▶ **ESTRATTO DEL DOCUMENTO**:
——————

Il problema del Meridione è quindi quello di invertire la tendenza, non soltanto con investimenti infrastrutturali, che non possono essere quelli di cui si è data notizia oggi pomeriggio in una dichiarazione ANSA che ho stampato, il solito ponte sullo Stretto che si agita ogni tanto, ma con interventi che diano una risposta in termini di lavoro e in termini di prospettiva ai giovani, perché non si continui a parlare di fuga, e perché non si continuino a registrare assenze ed emigrazione da una terra che ha già dato validi ed enormi contributi alle altre regioni, e soprattutto alle regioni settentrionali.
Proprio perché devo rimanere nei tempi, non mi dilungherò sul meridione. Desidero però trattare due argomenti, uno brevemente e uno più diffusamente, che Pag. 138riguardano le competenze della Commissione cui appartengo, la Commissione affari costituzionali.
Uno di tali argomenti è stato già trattato e lo affronterò dunque rapidamente: è quello della sanatoria di badanti e colf. Non lo dico per spirito polemico, ma anche su questo fronte, desidero cogliere l'occasione per dire che il Parlamento dovrebbe aver un sussulto di dignità e ribellarsi a questa logica per cui, a ogni seduta, ci troviamo a ritornare immotivatamente (o meglio, con motivazioni che non sono esprimibili e che comunque non si colgono nel dibattito) su provvedimenti che abbiamo già discusso. Il nostro gruppo parlamentare si è opposto in maniera molto forte al reato di clandestinità: vi è stata una lacerazione profonda, che probabilmente ha riguardato non solo il Parlamento ma anche il Paese, sia su questo fronte, sia su quello delle ronde, innestando un dibattito ancora tutto aperto, che fra l'altro ha avuto anche riflessi fuori dall'Italia, come tutti sappiamo, tant'è che dobbiamo fare i conti anche con i rilievi critici che ci sono stati mossi.
Ma l'aspetto che rileva in questo momento è che, con questo decreto, si coglie l'occasione di far passare una vera e propria sanatoria che comporta una nuova e ulteriore discriminazione. Oggi ho ascoltato la giovane relatrice, l'onorevole Moroni, parlare di «buona immigrazione». Ebbene, è impressionante che, al fine di giustificare la scelta di questa sanatoria, non si torna sull'argomento in maniera autocritica, non si trova la soluzione magari ammettendo di aver sbagliato e cancellando il reato di clandestinità (cogliendo così lo spirito delle osservazioni critiche che emergono a piene mani dalla lettera con cui Napolitano ha promulgato la legge): no, se ne parla utilizzando nuovi concetti. Così, oggi abbiamo appreso che esiste una «buona immigrazione» e una «cattiva immigrazione», e che guarda caso la buona immigrazione - mi pare di capire - è quella che ci serve, mentre la cattiva immigrazione è quella di soggetti che hanno le stesse caratteristiche umane e personali, ma che evidentemente non ci servono. Credo che anche questo sia un brutto momento.

——————

▶ **COMPITI ED ESERCIZI**:
[1] Elenca tutti i provvedimenti e le opere pubbliche che l'estratto del documento nomina in modo esplicito.
[2] Secondo l'estratto del documento, a quale Commissione appartiene chi parla?

——————

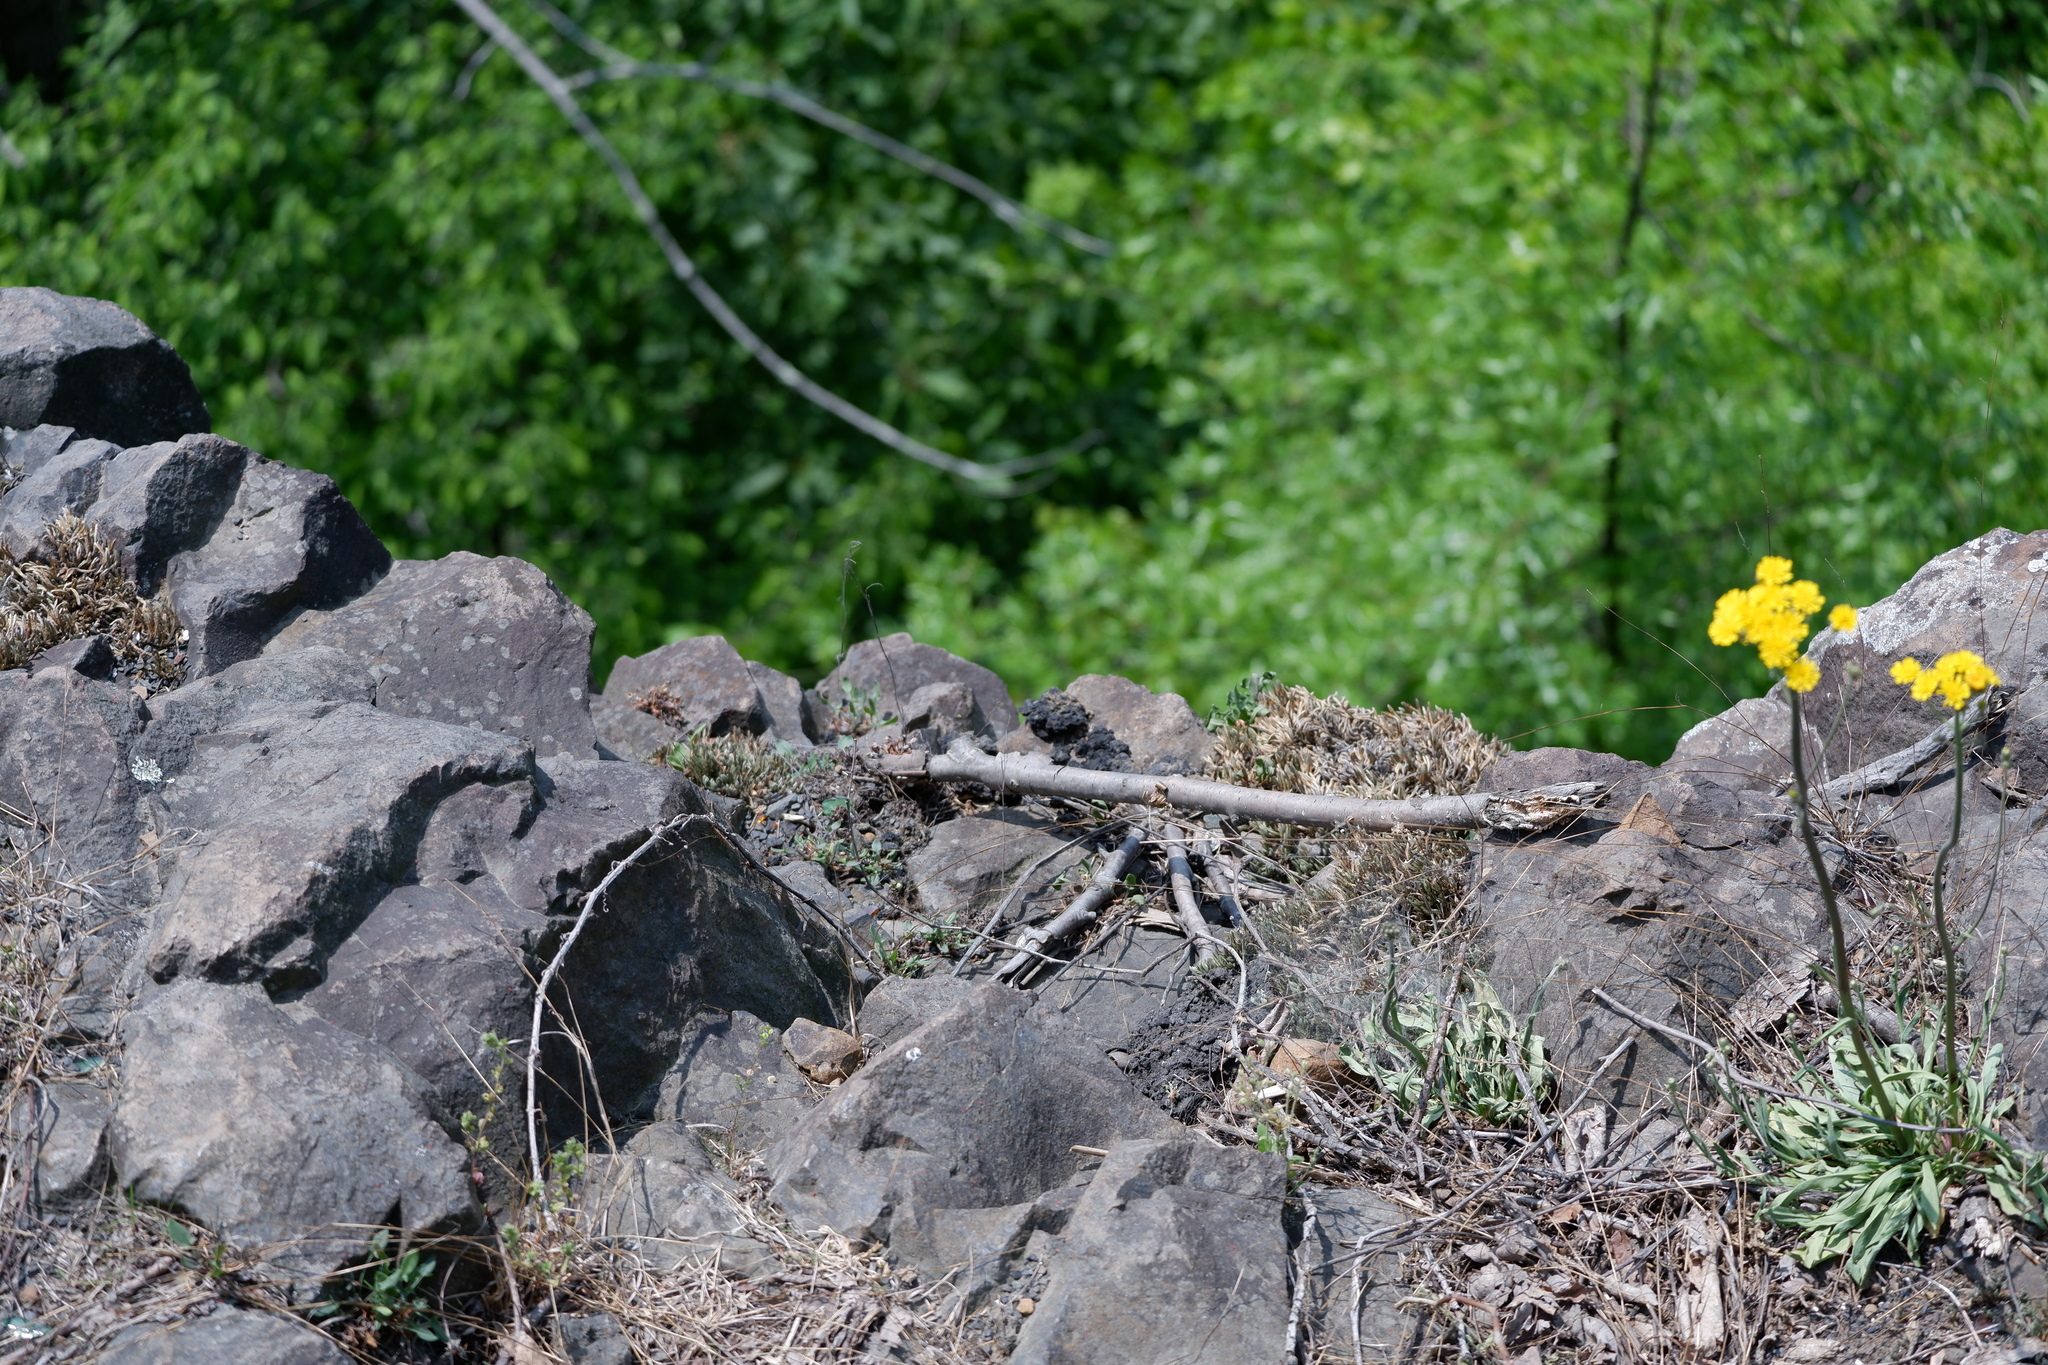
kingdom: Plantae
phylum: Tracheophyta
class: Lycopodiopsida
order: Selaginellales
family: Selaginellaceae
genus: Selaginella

——————

▶ **RISPOSTE SVOLTE**:
[1]
- il ponte sullo Stretto
- la sanatoria di badanti e colf
- il reato di clandestinità
- le ronde

[2] Alla Commissione affari costituzionali.